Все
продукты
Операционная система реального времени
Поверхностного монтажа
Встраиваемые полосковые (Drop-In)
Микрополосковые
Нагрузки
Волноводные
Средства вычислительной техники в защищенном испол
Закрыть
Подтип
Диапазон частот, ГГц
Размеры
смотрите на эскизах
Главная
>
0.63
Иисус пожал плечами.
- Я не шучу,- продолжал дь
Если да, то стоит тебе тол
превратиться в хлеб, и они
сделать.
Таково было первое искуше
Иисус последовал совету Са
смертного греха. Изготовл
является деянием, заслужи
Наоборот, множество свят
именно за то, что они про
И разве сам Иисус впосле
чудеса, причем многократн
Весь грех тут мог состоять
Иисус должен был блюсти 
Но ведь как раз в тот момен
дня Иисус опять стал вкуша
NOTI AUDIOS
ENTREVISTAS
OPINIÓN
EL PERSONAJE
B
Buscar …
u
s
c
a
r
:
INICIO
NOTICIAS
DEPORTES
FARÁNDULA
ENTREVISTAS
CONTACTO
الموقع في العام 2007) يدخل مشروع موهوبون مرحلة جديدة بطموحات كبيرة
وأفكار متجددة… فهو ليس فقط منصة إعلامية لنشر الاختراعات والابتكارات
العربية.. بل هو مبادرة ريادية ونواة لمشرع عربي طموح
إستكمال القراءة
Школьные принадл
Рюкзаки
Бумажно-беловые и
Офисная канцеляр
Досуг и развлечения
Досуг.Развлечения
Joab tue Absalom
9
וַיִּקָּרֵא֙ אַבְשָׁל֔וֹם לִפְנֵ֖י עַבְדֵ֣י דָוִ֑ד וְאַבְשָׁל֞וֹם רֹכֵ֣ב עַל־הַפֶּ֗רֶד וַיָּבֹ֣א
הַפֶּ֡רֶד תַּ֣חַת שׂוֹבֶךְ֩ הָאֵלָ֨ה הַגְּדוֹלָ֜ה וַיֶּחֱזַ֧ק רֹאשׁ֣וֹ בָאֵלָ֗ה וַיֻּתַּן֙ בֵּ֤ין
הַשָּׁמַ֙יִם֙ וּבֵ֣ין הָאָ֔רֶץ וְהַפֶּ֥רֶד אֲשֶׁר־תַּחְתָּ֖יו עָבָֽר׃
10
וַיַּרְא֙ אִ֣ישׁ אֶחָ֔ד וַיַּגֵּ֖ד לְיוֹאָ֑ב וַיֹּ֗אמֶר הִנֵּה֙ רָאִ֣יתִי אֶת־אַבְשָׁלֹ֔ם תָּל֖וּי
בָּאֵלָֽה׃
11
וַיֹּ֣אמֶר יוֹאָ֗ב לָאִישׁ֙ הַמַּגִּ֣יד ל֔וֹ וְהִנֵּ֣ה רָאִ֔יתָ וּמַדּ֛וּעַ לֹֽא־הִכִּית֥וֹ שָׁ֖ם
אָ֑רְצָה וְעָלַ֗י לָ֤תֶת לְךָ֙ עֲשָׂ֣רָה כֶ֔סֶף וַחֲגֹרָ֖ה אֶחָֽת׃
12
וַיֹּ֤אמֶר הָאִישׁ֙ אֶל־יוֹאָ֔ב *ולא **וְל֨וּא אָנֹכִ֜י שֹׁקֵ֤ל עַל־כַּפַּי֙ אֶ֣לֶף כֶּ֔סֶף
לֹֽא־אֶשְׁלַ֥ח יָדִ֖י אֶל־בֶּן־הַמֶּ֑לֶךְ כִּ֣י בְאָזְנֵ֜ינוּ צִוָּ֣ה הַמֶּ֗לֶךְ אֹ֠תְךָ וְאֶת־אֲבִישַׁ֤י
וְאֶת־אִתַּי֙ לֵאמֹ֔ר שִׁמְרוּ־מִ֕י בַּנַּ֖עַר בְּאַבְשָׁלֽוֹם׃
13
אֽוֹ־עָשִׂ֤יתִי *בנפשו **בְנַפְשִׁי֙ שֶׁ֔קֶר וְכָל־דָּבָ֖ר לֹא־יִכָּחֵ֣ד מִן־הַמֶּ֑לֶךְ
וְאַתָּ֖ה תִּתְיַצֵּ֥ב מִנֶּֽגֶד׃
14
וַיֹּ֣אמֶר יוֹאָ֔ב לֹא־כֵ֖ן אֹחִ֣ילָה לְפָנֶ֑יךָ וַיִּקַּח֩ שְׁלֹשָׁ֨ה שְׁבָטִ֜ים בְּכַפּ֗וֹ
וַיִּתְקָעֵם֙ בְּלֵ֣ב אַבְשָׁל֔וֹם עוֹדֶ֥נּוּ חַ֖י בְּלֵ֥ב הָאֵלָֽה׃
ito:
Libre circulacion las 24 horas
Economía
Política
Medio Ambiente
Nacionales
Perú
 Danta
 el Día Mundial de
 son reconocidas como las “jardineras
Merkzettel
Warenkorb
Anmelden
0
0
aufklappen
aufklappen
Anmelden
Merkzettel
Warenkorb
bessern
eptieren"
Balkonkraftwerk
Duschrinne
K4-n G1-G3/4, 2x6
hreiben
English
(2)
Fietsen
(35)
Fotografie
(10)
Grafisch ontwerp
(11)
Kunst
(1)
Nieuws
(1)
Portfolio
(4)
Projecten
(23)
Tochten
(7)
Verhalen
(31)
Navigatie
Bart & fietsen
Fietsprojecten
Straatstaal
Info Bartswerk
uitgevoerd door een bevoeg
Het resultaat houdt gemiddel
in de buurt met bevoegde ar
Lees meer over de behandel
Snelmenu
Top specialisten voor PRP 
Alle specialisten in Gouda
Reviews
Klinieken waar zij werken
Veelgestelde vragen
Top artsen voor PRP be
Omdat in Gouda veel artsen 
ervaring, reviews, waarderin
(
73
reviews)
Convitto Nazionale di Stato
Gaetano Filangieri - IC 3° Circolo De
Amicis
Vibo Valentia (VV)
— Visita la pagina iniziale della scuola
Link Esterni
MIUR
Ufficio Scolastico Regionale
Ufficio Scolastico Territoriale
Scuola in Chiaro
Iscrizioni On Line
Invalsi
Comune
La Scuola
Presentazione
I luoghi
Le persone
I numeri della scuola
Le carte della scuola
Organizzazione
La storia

### Your assignment
Copy all of the listing above exactly, please.

### Response to the exercise
Все
продукты
Операционная система реального времени
Поверхностного монтажа
Встраиваемые полосковые (Drop-In)
Микрополосковые
Нагрузки
Волноводные
Средства вычислительной техники в защищенном испол
Закрыть
Подтип
Диапазон частот, ГГц
Размеры
смотрите на эскизах
Главная
>
0.63
Иисус пожал плечами.
- Я не шучу,- продолжал дь
Если да, то стоит тебе тол
превратиться в хлеб, и они
сделать.
Таково было первое искуше
Иисус последовал совету Са
смертного греха. Изготовл
является деянием, заслужи
Наоборот, множество свят
именно за то, что они про
И разве сам Иисус впосле
чудеса, причем многократн
Весь грех тут мог состоять
Иисус должен был блюсти 
Но ведь как раз в тот момен
дня Иисус опять стал вкуша
NOTI AUDIOS
ENTREVISTAS
OPINIÓN
EL PERSONAJE
B
Buscar …
u
s
c
a
r
:
INICIO
NOTICIAS
DEPORTES
FARÁNDULA
ENTREVISTAS
CONTACTO
الموقع في العام 2007) يدخل مشروع موهوبون مرحلة جديدة بطموحات كبيرة
وأفكار متجددة… فهو ليس فقط منصة إعلامية لنشر الاختراعات والابتكارات
العربية.. بل هو مبادرة ريادية ونواة لمشرع عربي طموح
إستكمال القراءة
Школьные принадл
Рюкзаки
Бумажно-беловые и
Офисная канцеляр
Досуг и развлечения
Досуг.Развлечения
Joab tue Absalom
9
וַיִּקָּרֵא֙ אַבְשָׁל֔וֹם לִפְנֵ֖י עַבְדֵ֣י דָוִ֑ד וְאַבְשָׁל֞וֹם רֹכֵ֣ב עַל־הַפֶּ֗רֶד וַיָּבֹ֣א
הַפֶּ֡רֶד תַּ֣חַת שׂוֹבֶךְ֩ הָאֵלָ֨ה הַגְּדוֹלָ֜ה וַיֶּחֱזַ֧ק רֹאשׁ֣וֹ בָאֵלָ֗ה וַיֻּתַּן֙ בֵּ֤ין
הַשָּׁמַ֙יִם֙ וּבֵ֣ין הָאָ֔רֶץ וְהַפֶּ֥רֶד אֲשֶׁר־תַּחְתָּ֖יו עָבָֽר׃
10
וַיַּרְא֙ אִ֣ישׁ אֶחָ֔ד וַיַּגֵּ֖ד לְיוֹאָ֑ב וַיֹּ֗אמֶר הִנֵּה֙ רָאִ֣יתִי אֶת־אַבְשָׁלֹ֔ם תָּל֖וּי
בָּאֵלָֽה׃
11
וַיֹּ֣אמֶר יוֹאָ֗ב לָאִישׁ֙ הַמַּגִּ֣יד ל֔וֹ וְהִנֵּ֣ה רָאִ֔יתָ וּמַדּ֛וּעַ לֹֽא־הִכִּית֥וֹ שָׁ֖ם
אָ֑רְצָה וְעָלַ֗י לָ֤תֶת לְךָ֙ עֲשָׂ֣רָה כֶ֔סֶף וַחֲגֹרָ֖ה אֶחָֽת׃
12
וַיֹּ֤אמֶר הָאִישׁ֙ אֶל־יוֹאָ֔ב *ולא **וְל֨וּא אָנֹכִ֜י שֹׁקֵ֤ל עַל־כַּפַּי֙ אֶ֣לֶף כֶּ֔סֶף
לֹֽא־אֶשְׁלַ֥ח יָדִ֖י אֶל־בֶּן־הַמֶּ֑לֶךְ כִּ֣י בְאָזְנֵ֜ינוּ צִוָּ֣ה הַמֶּ֗לֶךְ אֹ֠תְךָ וְאֶת־אֲבִישַׁ֤י
וְאֶת־אִתַּי֙ לֵאמֹ֔ר שִׁמְרוּ־מִ֕י בַּנַּ֖עַר בְּאַבְשָׁלֽוֹם׃
13
אֽוֹ־עָשִׂ֤יתִי *בנפשו **בְנַפְשִׁי֙ שֶׁ֔קֶר וְכָל־דָּבָ֖ר לֹא־יִכָּחֵ֣ד מִן־הַמֶּ֑לֶךְ
וְאַתָּ֖ה תִּתְיַצֵּ֥ב מִנֶּֽגֶד׃
14
וַיֹּ֣אמֶר יוֹאָ֔ב לֹא־כֵ֖ן אֹחִ֣ילָה לְפָנֶ֑יךָ וַיִּקַּח֩ שְׁלֹשָׁ֨ה שְׁבָטִ֜ים בְּכַפּ֗וֹ
וַיִּתְקָעֵם֙ בְּלֵ֣ב אַבְשָׁל֔וֹם עוֹדֶ֥נּוּ חַ֖י בְּלֵ֥ב הָאֵלָֽה׃
ito:
Libre circulacion las 24 horas
Economía
Política
Medio Ambiente
Nacionales
Perú
 Danta
 el Día Mundial de
 son reconocidas como las “jardineras
Merkzettel
Warenkorb
Anmelden
0
0
aufklappen
aufklappen
Anmelden
Merkzettel
Warenkorb
bessern
eptieren"
Balkonkraftwerk
Duschrinne
K4-n G1-G3/4, 2x6
hreiben
English
(2)
Fietsen
(35)
Fotografie
(10)
Grafisch ontwerp
(11)
Kunst
(1)
Nieuws
(1)
Portfolio
(4)
Projecten
(23)
Tochten
(7)
Verhalen
(31)
Navigatie
Bart & fietsen
Fietsprojecten
Straatstaal
Info Bartswerk
uitgevoerd door een bevoeg
Het resultaat houdt gemiddel
in de buurt met bevoegde ar
Lees meer over de behandel
Snelmenu
Top specialisten voor PRP 
Alle specialisten in Gouda
Reviews
Klinieken waar zij werken
Veelgestelde vragen
Top artsen voor PRP be
Omdat in Gouda veel artsen 
ervaring, reviews, waarderin
(
73
reviews)
Convitto Nazionale di Stato
Gaetano Filangieri - IC 3° Circolo De
Amicis
Vibo Valentia (VV)
— Visita la pagina iniziale della scuola
Link Esterni
MIUR
Ufficio Scolastico Regionale
Ufficio Scolastico Territoriale
Scuola in Chiaro
Iscrizioni On Line
Invalsi
Comune
La Scuola
Presentazione
I luoghi
Le persone
I numeri della scuola
Le carte della scuola
Organizzazione
La storia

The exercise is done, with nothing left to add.